■ AVAILABLE RECORDS ■
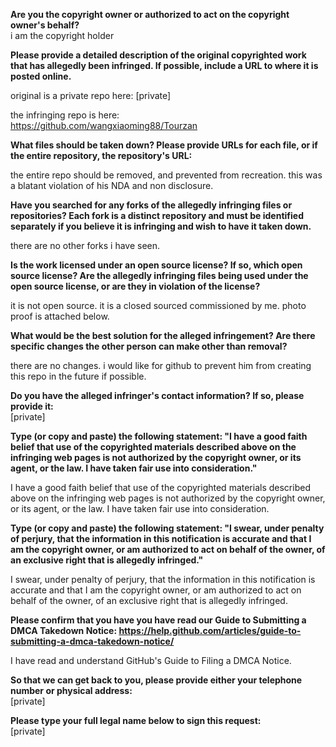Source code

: **Are you the copyright owner or authorized to act on the copyright owner's behalf?**  
i am the copyright holder

**Please provide a detailed description of the original copyrighted work that has allegedly been infringed. If possible, include a URL to where it is posted online.**

original is a private repo here: [private]

the infringing repo is here:  
https://github.com/wangxiaoming88/Tourzan

**What files should be taken down? Please provide URLs for each file, or if the entire repository, the repository's URL:**

the entire repo should be removed, and prevented from recreation. this was a blatant violation of his NDA and non disclosure.

**Have you searched for any forks of the allegedly infringing files or repositories? Each fork is a distinct repository and must be identified separately if you believe it is infringing and wish to have it taken down.**

there are no other forks i have seen.

**Is the work licensed under an open source license? If so, which open source license? Are the allegedly infringing files being used under the open source license, or are they in violation of the license?**

it is not open source. it is a closed sourced commissioned by me. photo proof is attached below.

**What would be the best solution for the alleged infringement? Are there specific changes the other person can make other than removal?**

there are no changes. i would like for github to prevent him from creating this repo in the future if possible.

**Do you have the alleged infringer's contact information? If so, please provide it:**  
[private]

**Type (or copy and paste) the following statement: "I have a good faith belief that use of the copyrighted materials described above on the infringing web pages is not authorized by the copyright owner, or its agent, or the law. I have taken fair use into consideration."**

I have a good faith belief that use of the copyrighted materials described above on the infringing web pages is not authorized by the copyright owner, or its agent, or the law. I have taken fair use into consideration.

**Type (or copy and paste) the following statement: "I swear, under penalty of perjury, that the information in this notification is accurate and that I am the copyright owner, or am authorized to act on behalf of the owner, of an exclusive right that is allegedly infringed."**

I swear, under penalty of perjury, that the information in this notification is accurate and that I am the copyright owner, or am authorized to act on behalf of the owner, of an exclusive right that is allegedly infringed.

**Please confirm that you have you have read our Guide to Submitting a DMCA Takedown Notice: https://help.github.com/articles/guide-to-submitting-a-dmca-takedown-notice/**

I have read and understand GitHub's Guide to Filing a DMCA Notice.

**So that we can get back to you, please provide either your telephone number or physical address:**  
[private]

**Please type your full legal name below to sign this request:**  
[private]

■ AIM OF THE TASK ■
The required output is every line from the beginning of the material above through the line with "the entire repo should", exact and without pictures.

■ WRITTEN SOLUTION ■
Source code

: **Are you the copyright owner or authorized to act on the copyright owner's behalf?**  
i am the copyright holder

**Please provide a detailed description of the original copyrighted work that has allegedly been infringed. If possible, include a URL to where it is posted online.**

original is a private repo here: [private]

the infringing repo is here:  
https://github.com/wangxiaoming88/Tourzan

**What files should be taken down? Please provide URLs for each file, or if the entire repository, the repository's URL:**

the entire repo should be removed, and prevented from recreation. this was a blatant violation of his NDA and non disclosure.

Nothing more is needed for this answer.